Как звездная тиара Ариадны,
Главу змеи огнь опоясал хладный —
И Эрмий в изумлении внимал
Стенанья женских уст, похожих на коралл!
И подняла змея два чудных ока,
Два слезных изливавшие потока —
Насмешница-судьба к ней впрямь была жестока.

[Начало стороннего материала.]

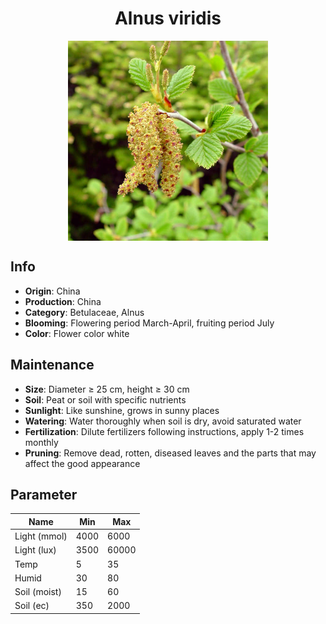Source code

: <h1 align='center'>Alnus viridis</h1>
<p align="center">
    <img 
        align='center'
        width='320'
        src="../images/alnus viridis.png" 
        alt='Alnus viridis' />
</p>

## Info

 - **Origin**: China
 - **Production**: China
 - **Category**: Betulaceae, Alnus
 - **Blooming**: Flowering period March-April, fruiting period July
 - **Color**: Flower color white

## Maintenance

 - **Size**: Diameter ≥ 25 cm, height ≥ 30 cm
 - **Soil**: Peat or soil with specific nutrients
 - **Sunlight**: Like sunshine, grows in sunny places
 - **Watering**: Water thoroughly when soil is dry, avoid saturated water
 - **Fertilization**: Dilute fertilizers following instructions, apply 1-2 times monthly
 - **Pruning**: Remove dead, rotten, diseased leaves and the parts that may affect the good appearance

## Parameter

| Name         | Min  | Max   |
|--------------|------|-------|
| Light (mmol) | 4000 | 6000  |
| Light (lux)  | 3500 | 60000 |
| Temp         | 5    | 35    |
| Humid        | 30   | 80    |
| Soil (moist) | 15   | 60    |
| Soil (ec)    | 350  | 2000  |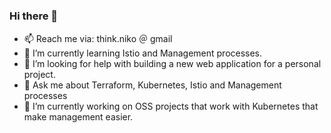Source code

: ### Hi there 👋

- 📫 Reach me via: think.niko ＠ gmail
- 🌱 I’m currently learning Istio and Management processes.
- 🤔 I’m looking for help with building a new web application for a personal project.
- 💬 Ask me about Terraform, Kubernetes, Istio and Management processes
- 🔭 I’m currently working on OSS projects that work with Kubernetes that make management easier.

<!--
is a ✨ _special_ ✨ repository because its `README.md` (this file) appears on your GitHub profile.

Here are some ideas to get you started:

- 🔭 I’m currently working on ...
- 🌱 I’m currently learning ...
- 👯 I’m looking to collaborate on ...
- 🤔 I’m looking for help with ...
- 💬 Ask me about ...
- 📫 How to reach me: ...
- 😄 Pronouns: ...
- ⚡ Fun fact: ...
-->
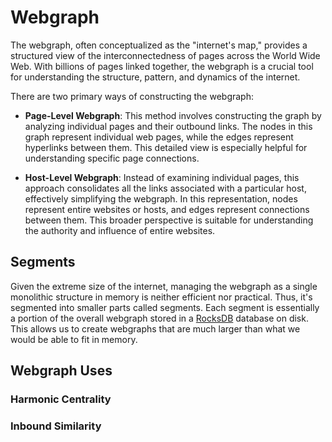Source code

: # Webgraph
The webgraph, often conceptualized as the "internet's map," provides a structured view of the interconnectedness of pages across the World Wide Web. With billions of pages linked together, the webgraph is a crucial tool for understanding the structure, pattern, and dynamics of the internet.

There are two primary ways of constructing the webgraph:

- **Page-Level Webgraph**: This method involves constructing the graph by analyzing individual pages and their outbound links. The nodes in this graph represent individual web pages, while the edges represent hyperlinks between them. This detailed view is especially helpful for understanding specific page connections.

- **Host-Level Webgraph**: Instead of examining individual pages, this approach consolidates all the links associated with a particular host, effectively simplifying the webgraph. In this representation, nodes represent entire websites or hosts, and edges represent connections between them. This broader perspective is suitable for understanding the authority and influence of entire websites.

## Segments
Given the extreme size of the internet, managing the webgraph as a single monolithic structure in memory is neither efficient nor practical. Thus, it's segmented into smaller parts called segments. Each segment is essentially a portion of the overall webgraph stored in a [RocksDB](https://rocksdb.org/) database on disk. This allows us to create webgraphs that are much larger than what we would be able to fit in memory.

## Webgraph Uses
### Harmonic Centrality
### Inbound Similarity

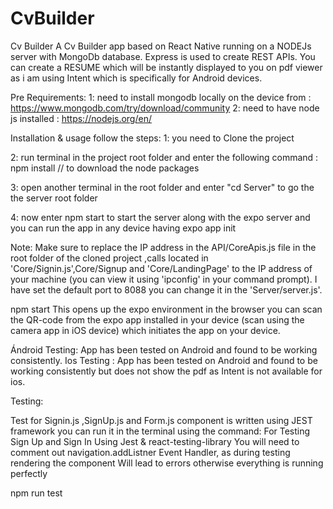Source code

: # CvBuilder

Cv Builder
A Cv Builder app based on React Native running on a NODEJs server with MongoDb database. Express is used to create REST APIs. You can create a RESUME which will be instantly displayed to you on pdf viewer as i am using Intent which is specifically for Android devices.
  
Pre Requirements:
1: need to install mongodb locally on the device from : https://www.mongodb.com/try/download/community 
2: need to have node js installed : https://nodejs.org/en/


Installation & usage
follow the steps:
1: you need to Clone the project 

2: run terminal in the project root folder and enter the following command : npm install // to download the node packages

3: open another terminal in the root folder and enter "cd Server" to go the the server root folder

4: now enter npm start to start the server along with the expo server and you can run the app in any device having expo app init

Note:
Make sure to replace the IP address in the API/CoreApis.js file in the root folder of the cloned project ,calls located in 'Core/Signin.js',Core/Signup and 'Core/LandingPage' to the IP address of your machine (you can view it using 'ipconfig' in your command prompt). I have set the default port to 8088 you can change it in the 'Server/server.js'.

npm start
This opens up the expo environment in the browser you can scan the QR-code from the expo app installed in your device (scan using the camera app in iOS device) which initiates the app on your device.

Ándroid Testing:
App has been tested on Android and found to be working consistently.
Ios Testing :
App has been tested on Android and found to be working consistently but does not show the pdf as Intent is not available for ios.

Testing:

Test for Signin.js ,SignUp.js and Form.js component is written using JEST framework you can run it in the terminal using the command:
For Testing Sign Up and Sign In Using Jest & react-testing-library You will need to comment out navigation.addListner Event Handler,
as during testing rendering the component Will lead to errors otherwise everything is running perfectly


npm run test







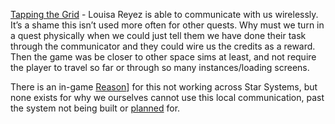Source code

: 
[Tapping the Grid](Side_Quests.md) - Louisa Reyez is able to communicate with us wirelessly. It’s a shame this isn’t used more often for other quests. Why must we turn in a quest physically when we could just tell them we have done their task through the communicator and they could wire us the credits as a reward. Then the game was be closer to other space sims at least, and not require the player to travel so far or through so many instances/loading screens.

There is an in-game [Reason](Traveller_TTRPG.md)] for this not working across Star Systems, but none exists for why we ourselves cannot use this local communication, past the system not being built or [planned](Poor_Planning.md) for.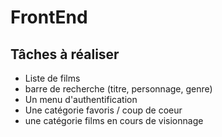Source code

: # FrontEnd

## Tâches à réaliser

- Liste de films
- barre de recherche (titre, personnage, genre)
- Un menu d'authentification
- Une catégorie favoris / coup de coeur
- une catégorie films en cours de visionnage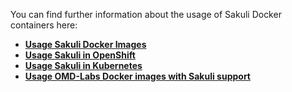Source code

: You can find further information about the usage of Sakuli Docker containers here:
* **[Usage Sakuli Docker Images](https://github.com/ConSol/sakuli/blob/master/docs/docker-images.md)**
* **[Usage Sakuli in OpenShift](https://github.com/ConSol/sakuli/blob/master/docs/openshift.md)**
* **[Usage Sakuli in Kubernetes](https://github.com/ConSol/sakuli/blob/master/docs/kubernetes.md)**
* **[Usage OMD-Labs Docker images with Sakuli support](https://github.com/ConSol/sakuli/blob/master/docs/omd-labs-sakuli.md)**
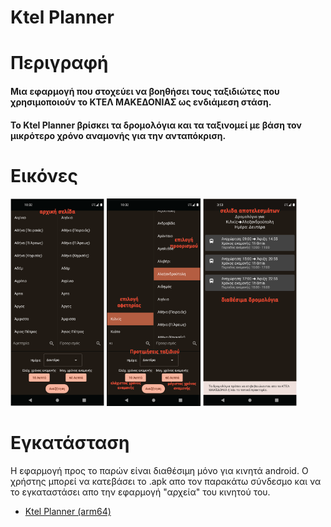 # Ktel Planner
# Περιγραφή 
#### Μια εφαρμογή που στοχεύει να βοηθήσει τους ταξιδιώτες που χρησιμοποιούν το ΚΤΕΛ ΜΑΚΕΔΟΝΙΑΣ ως ενδιάμεση στάση.
#### Το Ktel Planner βρίσκει τα δρομολόγια και τα ταξινομεί με βάση τον μικρότερο χρόνο αναμονής για την ανταπόκριση.  

# Εικόνες
<p aling="left">
<img src="https://github.com/Kgewrg/ktel-planner/blob/main/Description_images/image1.png" alt="εικόνα 1" width="150"/>
<img src="https://github.com/Kgewrg/ktel-planner/blob/main/Description_images/image2.png" alt="εικόνα 2" width="150"/>
<img src="https://github.com/Kgewrg/ktel-planner/blob/main/Description_images/image3.png" alt="εικόνα 3" width="150"/>
</p> 

# Εγκατάσταση
Η εφαρμογή προς το παρών είναι διαθέσιμη μόνο για κινητά android.
Ο χρήστης μπορεί να κατεβάσει το .apk απο τον παρακάτω σύνδεσμο και να το εγκαταστάσει απο την εφαρμογή "αρχεία" του κινητού του.
- [Ktel Planner (arm64)](https://github.com/Kgewrg/ktel-planner/releases/download/v1.0.0/ktel_planner-arm64.apk)

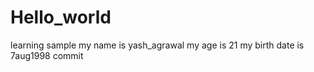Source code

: # Hello_world
learning sample
my name is yash_agrawal
my age is 21
my birth date is 7aug1998
commit
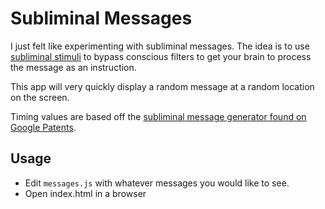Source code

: # Subliminal Messages

I just felt like experimenting with subliminal messages. The idea is to use [subliminal stimuli](https://en.wikipedia.org/wiki/Subliminal_stimuli) to bypass conscious filters to get your brain to process the message as an instruction.

This app will very quickly display a random message at a random location on the screen.

Timing values are based off the [subliminal message generator found on Google Patents](https://patents.google.com/patent/US5270800A/en).

## Usage

- Edit `messages.js` with whatever messages you would like to see.
- Open index.html in a browser
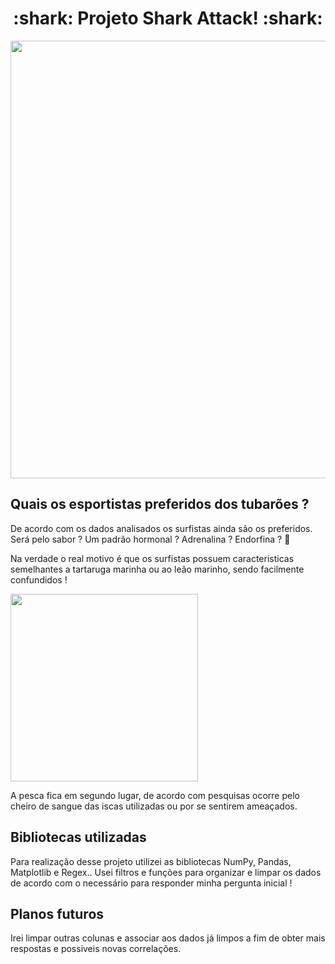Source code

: 
<span align="center">
<h1> :shark: Projeto Shark Attack! :shark: </h1>
</span>

<div align="center">
<img src= "https://user-images.githubusercontent.com/99897035/161886656-cb8dcdb3-80c0-4723-987a-32aa3ebc72a4.png" width="700px" />
</div>


## **Quais os esportistas preferidos dos tubarões ?**

De acordo com os dados analisados os surfistas ainda são os preferidos. Será pelo sabor ? Um padrão hormonal ? Adrenalina ? Endorfina ? :thinking:

Na verdade o real motivo é que os surfistas possuem caracteristicas semelhantes a tartaruga marinha ou ao leão marinho, sendo facilmente confundidos !

<img src= "https://user-images.githubusercontent.com/99897035/161889916-e0020c97-cd49-406e-ae16-b8702da3cb42.jpg" width="300px" />

A pesca fica em segundo lugar, de acordo com pesquisas ocorre pelo cheiro de sangue das iscas utilizadas ou por se sentirem ameaçados.


## **Bibliotecas utilizadas** 

Para realização desse projeto utilizei as bibliotecas NumPy, Pandas, Matplotlib e Regex.. 
Usei filtros e funções para organizar e limpar os dados de acordo com o necessário para responder minha pergunta inicial !


## **Planos futuros** 

Irei limpar outras colunas e associar aos dados já limpos a fim de obter mais respostas e possiveis novas correlações.
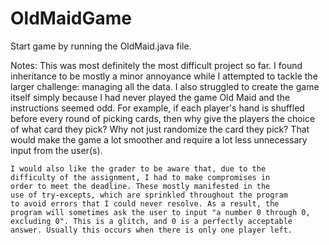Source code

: # OldMaidGame

Start game by running the OldMaid.java file.

Notes:
	This was most definitely the most difficult project so far. 
	I found inheritance to be mostly a minor annoyance while I 
	attempted to tackle the larger challenge: managing all the 
	data. I also struggled to create the game itself simply because 
	I had never played the game Old Maid and the instructions 
	seemed odd. For example, if each player's hand is shuffled 
	before every round of picking cards, then why give the players 
	the choice of what card they pick? Why not just randomize the 
	card they pick? That would make the game a lot smoother and 
	require a lot less unnecessary input from the user(s).
	
	I would also like the grader to be aware that, due to the 
	difficulty of the assignment, I had to make compromises in 
	order to meet the deadline. These mostly manifested in the 
	use of try-excepts, which are sprinkled throughout the program 
	to avoid errors that I could never resolve. As a result, the 
	program will sometimes ask the user to input "a number 0 through 0, 
	excluding 0". This is a glitch, and 0 is a perfectly acceptable 
	answer. Usually this occurs when there is only one player left.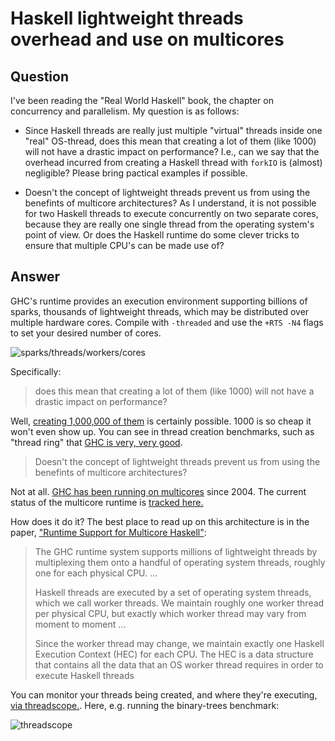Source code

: 
# Haskell lightweight threads overhead and use on multicores

## Question
        
I've been reading the "Real World Haskell" book, the chapter on concurrency and parallelism. My question is as follows:

*   Since Haskell threads are really just multiple "virtual" threads inside one "real" OS-thread, does this mean that creating a lot of them (like 1000) will not have a drastic impact on performance? I.e., can we say that the overhead incurred from creating a Haskell thread with `forkIO` is (almost) negligible? Please bring pactical examples if possible.
    
*   Doesn't the concept of lightweight threads prevent us from using the benefints of multicore architectures? As I understand, it is not possible for two Haskell threads to execute concurrently on two separate cores, because they are really one single thread from the operating system's point of view. Or does the Haskell runtime do some clever tricks to ensure that multiple CPU's can be made use of?

## Answer
        
GHC's runtime provides an execution environment supporting billions of sparks, thousands of lightweight threads, which may be distributed over multiple hardware cores. Compile with `-threaded` and use the `+RTS -N4` flags to set your desired number of cores.

![sparks/threads/workers/cores](https://i.stack.imgur.com/u53Uk.png)

Specifically:

> does this mean that creating a lot of them (like 1000) will not have a drastic impact on performance?

Well, [creating 1,000,000 of them](https://stackoverflow.com/questions/1900165/how-long-does-it-take-to-create-1-million-threads-in-haskell) is certainly possible. 1000 is so cheap it won't even show up. You can see in thread creation benchmarks, such as "thread ring" that [GHC is very, very good](http://benchmarksgame.alioth.debian.org/u64q/performance.php?test=threadring).

> Doesn't the concept of lightweight threads prevent us from using the benefints of multicore architectures?

Not at all. [GHC has been running on multicores](http://www.haskell.org/haskellwiki/GHC/Concurrency#Multicore_GHC) since 2004. The current status of the multicore runtime is [tracked here.](https://stackoverflow.com/questions/3063652/whats-the-status-of-multicore-programming-in-haskell)

How does it do it? The best place to read up on this architecture is in the paper, ["Runtime Support for Multicore Haskell"](http://community.haskell.org/~simonmar/papers/multicore-ghc.pdf):

> The GHC runtime system supports millions of lightweight threads by multiplexing them onto a handful of operating system threads, roughly one for each physical CPU. ...
> 
> Haskell threads are executed by a set of operating system threads, which we call worker threads. We maintain roughly one worker thread per physical CPU, but exactly which worker thread may vary from moment to moment ...
> 
> Since the worker thread may change, we maintain exactly one Haskell Execution Context (HEC) for each CPU. The HEC is a data structure that contains all the data that an OS worker thread requires in order to execute Haskell threads

You can monitor your threads being created, and where they're executing, [via threadscope.](http://research.microsoft.com/en-us/projects/threadscope/). Here, e.g. running the binary-trees benchmark:

![threadscope](https://i.stack.imgur.com/t82yH.png)
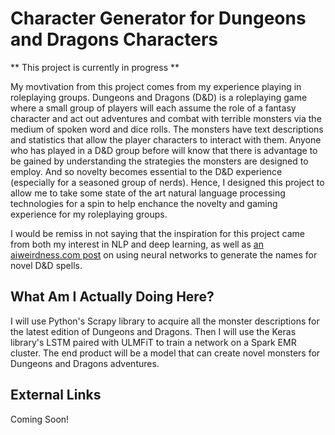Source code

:# Character Generator for Dungeons and Dragons Characters

** This project is currently in progress **

My movtivation from this project comes from my experience playing in roleplaying
groups. Dungeons and Dragons (D&D) is a roleplaying game where a small group of players
will each assume the role of a fantasy character and act out adventures and combat
with terrible monsters via the medium of spoken word and dice rolls. The monsters
have text descriptions and statistics that allow the player characters to interact
with them. Anyone who has played in a D&D group before will know
that there is advantage to be gained by understanding the strategies the monsters
are designed to employ. And so novelty becomes essential to the D&D experience
(especially for a seasoned group of nerds). Hence, I designed this project to 
allow me to take some state of the art natural language processing technologies 
for a spin to help enchance the novelty and gaming experience for my roleplaying
groups. 

I would be remiss in not saying that the inspiration for this project came from 
both my interest in NLP and deep learning, as well as
<a href='https://aiweirdness.com/post/165373096197/a-neural-network-learns-to-create-better-dd'>
an aiweirdness.com post</a> on using neural networks to generate the names for 
novel D&D spells.

## What Am I Actually Doing Here?

I will use Python's Scrapy library to acquire all the monster descriptions for the
latest edition of Dungeons and Dragons. Then I will use the Keras library's LSTM
paired with ULMFiT to train a network on a Spark EMR cluster. The end product will
be a model that can create novel monsters for Dungeons and Dragons adventures.

## External Links

Coming Soon!

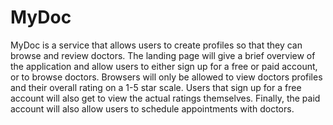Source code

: # MyDoc
MyDoc is a service that allows users to create profiles so that they can browse and review doctors. The landing page will give a brief overview of the application and allow users to either sign up for a free or paid account, or to browse doctors. Browsers will only be allowed to view doctors profiles and their overall rating on a 1-5 star scale. Users that sign up for a free account will also get to view the actual ratings themselves. Finally, the paid account will also allow users to schedule appointments with doctors.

Из алых губ исторгнутая гадом,
Речь заструилась медом, а не ядом;
Но гость витал поодаль, и крыла
Не складывал; змея ж произнесла:
«Прекрасный бог, охотящийся втуне,
О Эрмий, — ты мне снился накануне;
Ты восседал на троне золотом
Среди владык Олимпа; в сонме том
Лишь ты грустил; душевный тяжкий груз
Тебя глухим соделал к пенью Муз;
И даже Феба трепетные ноты
Звенели для других: не слышал ничего ты.
Мне снилось: в блестки алые одет,
Сквозь облака свергаясь, как рассвет,
На остров Крит влеком любовью днесь,
Ты несся, что стрела; и вот ты здесь.
Признайся, Эрмий — деву ты настиг?»
И хитрый олимпиец в тот же миг
Ответствовал учтивыми речами:
«О вещий змий с печальными очами!
Кому внимаешь — небу или аду?
Но я любую дам тебе награду —
Лишь намекни: где след любимых ног?..
Где нимфа?» — «Ты сказал, о светлый бог, —
Речет змея, — но клятву дай сперва».
«Тому, что сбудутся сии слова,
Свидетель станет жезл, обвитый змеем:
Клянусь тебе своим волшебным кадуцеем!»
И вновь змеиный зазвучал глагол:
«Воспрянь! Ведь нимфу ты почти нашел…
Вольна как воздух, сделалась незрима
Прелестница; незримо ходит мимо
Лесных божков; незримо спелый плод
Срывает; и незримо к лону вод
Спускается под утреннею дымкой;
Уведай: нимфа стала невидимкой
Когда решила деву я беречь
От столь постылых и столь частых встреч:
Божки лесные, полные печали,
Ей страстью безответной докучали.
И чахла нимфа бедная, не в силах
Взирать на стадо спутников унылых.
Я сжалилась, велела ей настой
Испить — настой чудесный, не простой:
Незрима козлоногому народу,
Она покой вкусила, и свободу.
И лишь перед тобой возникнет снова —
Коль не нарушишь клятвенного слова!»
И бог воспрял, и бог повторный дал
Обет — который для змеи звучал
Как трепетный, торжественный хорал.
Внимая, искрясь, вспыхивая, млея,
Чешуйчатая молвила Цирцея:
«Я женщиной была; дозволь опять
В обличье женском прелестью блистать!
Я Ликия давно в мечтах целую…
Отправь меня в Коринф, и плоть верни былую!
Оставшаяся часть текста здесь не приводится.